Sulla chirurgia ginecologica laparoscopica e robotica è stata promossa una tre giorni teorico-pratica rivolta a clinici e chirurghi ginecologi provenienti da diverse strutture sanitarie italiane che hanno fatto di Lecco la capitale scientifica in questo campo. Da lunedì scorso fino a ieri, venti specialisti si sono confrontati sull’argomento anche con operazioni in diretta e apprendendo dall’esperienza lecchese alcune particolarità in più su questa tecnica.
Il primo intervento di chirurgia robotica al Manzoni risale al 2 marzo dello scorso anno e d’allora sino oggi il robot in sala operatoria è stato utilizzato, fra l’altro, per 60 interventi di ginecologia oncologica, buona parte su pazienti affette da tumore dell’endometrio o del collo dell’utero, provenienti da diverse parti d’Italia, oltre che dal lecchese e dalla Lombardia (in particolare da Puglia , Marche, Sicilia) .
La chirurgia robotica, adottata da 30 ospedali italiani, è in pratica l’evoluzione di quella laparoscopica e permette di non aprire più l’addome, arrivando comunque in profondità.
“Prima con la laparoscopia «classica», dal monitor si poteva godere solo di un’immagine bidimensionale e quindi piatta”. – Ha osservato Antonio Pellegrino, direttore della struttura di ostetricia e ginecologia dell’ospedale di Lecco – “Oggi si ha la profondità di campo e un maggiore ingrandimento di immagine, così il medico è agevolato nel percorrere strade impervie.
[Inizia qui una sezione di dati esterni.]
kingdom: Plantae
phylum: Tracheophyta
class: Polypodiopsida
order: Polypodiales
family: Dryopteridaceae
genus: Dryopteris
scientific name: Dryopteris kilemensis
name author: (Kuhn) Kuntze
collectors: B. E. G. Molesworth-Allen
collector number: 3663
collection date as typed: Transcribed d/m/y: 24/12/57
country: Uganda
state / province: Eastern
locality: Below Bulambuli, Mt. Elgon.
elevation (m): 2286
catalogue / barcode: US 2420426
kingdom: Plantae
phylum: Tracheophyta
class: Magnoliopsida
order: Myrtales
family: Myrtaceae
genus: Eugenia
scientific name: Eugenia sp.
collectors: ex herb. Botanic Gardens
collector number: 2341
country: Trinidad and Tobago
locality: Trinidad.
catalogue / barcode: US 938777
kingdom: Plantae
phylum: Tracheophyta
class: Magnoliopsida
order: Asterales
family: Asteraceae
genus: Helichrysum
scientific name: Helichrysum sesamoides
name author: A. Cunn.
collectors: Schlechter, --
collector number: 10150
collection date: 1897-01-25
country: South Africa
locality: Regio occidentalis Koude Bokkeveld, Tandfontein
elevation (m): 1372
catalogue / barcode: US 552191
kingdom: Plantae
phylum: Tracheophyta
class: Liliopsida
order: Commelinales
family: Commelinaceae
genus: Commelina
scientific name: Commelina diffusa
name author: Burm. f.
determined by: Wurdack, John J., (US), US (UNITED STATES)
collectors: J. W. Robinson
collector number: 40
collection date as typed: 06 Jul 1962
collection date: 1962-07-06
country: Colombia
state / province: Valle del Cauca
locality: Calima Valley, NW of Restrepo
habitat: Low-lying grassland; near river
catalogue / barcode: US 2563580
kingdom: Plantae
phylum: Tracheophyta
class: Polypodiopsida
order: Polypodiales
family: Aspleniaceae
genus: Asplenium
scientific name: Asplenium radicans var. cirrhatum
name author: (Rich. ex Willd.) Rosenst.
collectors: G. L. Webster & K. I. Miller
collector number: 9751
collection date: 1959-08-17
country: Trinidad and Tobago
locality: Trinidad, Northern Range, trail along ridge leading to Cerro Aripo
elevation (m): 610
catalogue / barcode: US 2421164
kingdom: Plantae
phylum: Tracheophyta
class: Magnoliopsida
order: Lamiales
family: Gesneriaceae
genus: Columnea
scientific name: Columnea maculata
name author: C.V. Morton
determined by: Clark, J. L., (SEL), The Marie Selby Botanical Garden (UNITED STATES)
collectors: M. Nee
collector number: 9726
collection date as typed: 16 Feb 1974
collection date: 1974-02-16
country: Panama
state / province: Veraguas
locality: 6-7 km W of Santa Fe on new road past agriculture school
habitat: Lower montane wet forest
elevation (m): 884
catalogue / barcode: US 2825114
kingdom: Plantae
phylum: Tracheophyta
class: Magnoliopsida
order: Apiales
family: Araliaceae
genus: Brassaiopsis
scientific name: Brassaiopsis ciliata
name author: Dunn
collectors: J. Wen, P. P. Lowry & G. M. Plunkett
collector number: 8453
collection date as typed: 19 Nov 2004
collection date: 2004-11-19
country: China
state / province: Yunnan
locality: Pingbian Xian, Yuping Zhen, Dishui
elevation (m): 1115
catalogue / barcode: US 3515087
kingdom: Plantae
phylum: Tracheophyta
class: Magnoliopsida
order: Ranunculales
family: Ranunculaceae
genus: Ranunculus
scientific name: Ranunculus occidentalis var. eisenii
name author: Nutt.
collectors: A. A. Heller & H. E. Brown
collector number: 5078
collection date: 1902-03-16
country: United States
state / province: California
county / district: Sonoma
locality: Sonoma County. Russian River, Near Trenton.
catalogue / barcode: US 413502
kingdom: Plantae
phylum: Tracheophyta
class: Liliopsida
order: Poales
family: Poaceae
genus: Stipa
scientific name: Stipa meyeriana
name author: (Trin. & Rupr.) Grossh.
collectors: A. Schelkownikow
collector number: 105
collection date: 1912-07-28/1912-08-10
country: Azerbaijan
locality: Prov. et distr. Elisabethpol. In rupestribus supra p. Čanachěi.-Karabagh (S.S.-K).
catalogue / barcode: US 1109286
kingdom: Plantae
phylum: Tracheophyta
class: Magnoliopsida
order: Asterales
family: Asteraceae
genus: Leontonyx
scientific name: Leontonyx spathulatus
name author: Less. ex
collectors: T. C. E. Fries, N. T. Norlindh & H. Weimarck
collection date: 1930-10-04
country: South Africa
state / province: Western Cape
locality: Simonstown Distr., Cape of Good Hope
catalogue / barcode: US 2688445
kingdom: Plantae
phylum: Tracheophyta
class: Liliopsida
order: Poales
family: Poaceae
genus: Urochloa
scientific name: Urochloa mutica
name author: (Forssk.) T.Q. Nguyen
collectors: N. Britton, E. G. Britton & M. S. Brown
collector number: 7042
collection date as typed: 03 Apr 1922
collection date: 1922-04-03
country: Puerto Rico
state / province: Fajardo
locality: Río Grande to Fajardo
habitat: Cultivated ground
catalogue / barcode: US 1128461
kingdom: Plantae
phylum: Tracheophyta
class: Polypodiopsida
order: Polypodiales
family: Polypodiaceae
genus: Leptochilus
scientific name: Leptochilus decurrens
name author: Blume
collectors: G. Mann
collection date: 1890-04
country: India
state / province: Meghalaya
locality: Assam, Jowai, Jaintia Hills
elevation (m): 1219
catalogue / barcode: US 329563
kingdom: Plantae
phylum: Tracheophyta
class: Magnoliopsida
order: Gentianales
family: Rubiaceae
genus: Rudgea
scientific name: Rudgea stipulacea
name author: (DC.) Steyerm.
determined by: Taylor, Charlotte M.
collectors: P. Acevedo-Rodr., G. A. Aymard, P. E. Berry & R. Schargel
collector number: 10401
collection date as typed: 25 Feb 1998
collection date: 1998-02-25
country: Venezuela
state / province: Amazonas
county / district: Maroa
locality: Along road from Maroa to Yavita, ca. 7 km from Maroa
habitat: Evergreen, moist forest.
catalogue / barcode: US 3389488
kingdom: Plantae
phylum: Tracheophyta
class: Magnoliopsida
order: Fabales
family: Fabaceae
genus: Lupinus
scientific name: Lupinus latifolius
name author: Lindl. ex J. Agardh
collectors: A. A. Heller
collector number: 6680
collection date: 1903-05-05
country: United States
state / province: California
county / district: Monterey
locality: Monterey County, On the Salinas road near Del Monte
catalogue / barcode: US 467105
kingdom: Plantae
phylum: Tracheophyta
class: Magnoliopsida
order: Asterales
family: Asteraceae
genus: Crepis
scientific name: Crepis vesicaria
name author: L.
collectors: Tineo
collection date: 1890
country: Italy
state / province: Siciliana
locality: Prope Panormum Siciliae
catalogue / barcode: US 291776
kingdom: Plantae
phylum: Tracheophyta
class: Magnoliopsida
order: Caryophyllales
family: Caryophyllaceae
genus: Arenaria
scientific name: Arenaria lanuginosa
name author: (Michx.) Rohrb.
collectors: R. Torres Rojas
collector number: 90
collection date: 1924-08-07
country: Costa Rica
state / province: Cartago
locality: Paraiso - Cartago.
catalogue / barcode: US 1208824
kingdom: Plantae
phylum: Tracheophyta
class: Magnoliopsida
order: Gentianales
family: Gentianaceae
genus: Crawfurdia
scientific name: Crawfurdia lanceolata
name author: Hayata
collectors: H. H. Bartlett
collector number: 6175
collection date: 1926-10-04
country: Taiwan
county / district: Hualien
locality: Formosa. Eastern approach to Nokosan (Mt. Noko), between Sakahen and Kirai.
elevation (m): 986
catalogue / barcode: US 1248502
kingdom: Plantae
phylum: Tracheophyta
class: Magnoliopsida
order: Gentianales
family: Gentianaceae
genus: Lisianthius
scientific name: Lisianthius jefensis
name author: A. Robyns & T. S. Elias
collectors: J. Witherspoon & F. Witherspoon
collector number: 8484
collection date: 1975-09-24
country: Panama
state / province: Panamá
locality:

Inoltre la visione è molto stabile: se prima la qualità e la fermezza delle immagini dipendevano dalla mano di un assistente, attualmente, con un robot, questo problema è azzerato, con l’ulteriore vantaggio di richiedere meno dispendio di energie da parte dell’equipe medica”.
La chirurgia robotica costituisce, insomma, la forma più sofisticata di chirurgia mini invasiva e consente di estendere i benefici della mini invasività (ridotte perdite ematiche e di conseguenza minor necessità di trasfusioni, minor dolore postoperatorio, una più rapida ripresa) ad interventi complessi.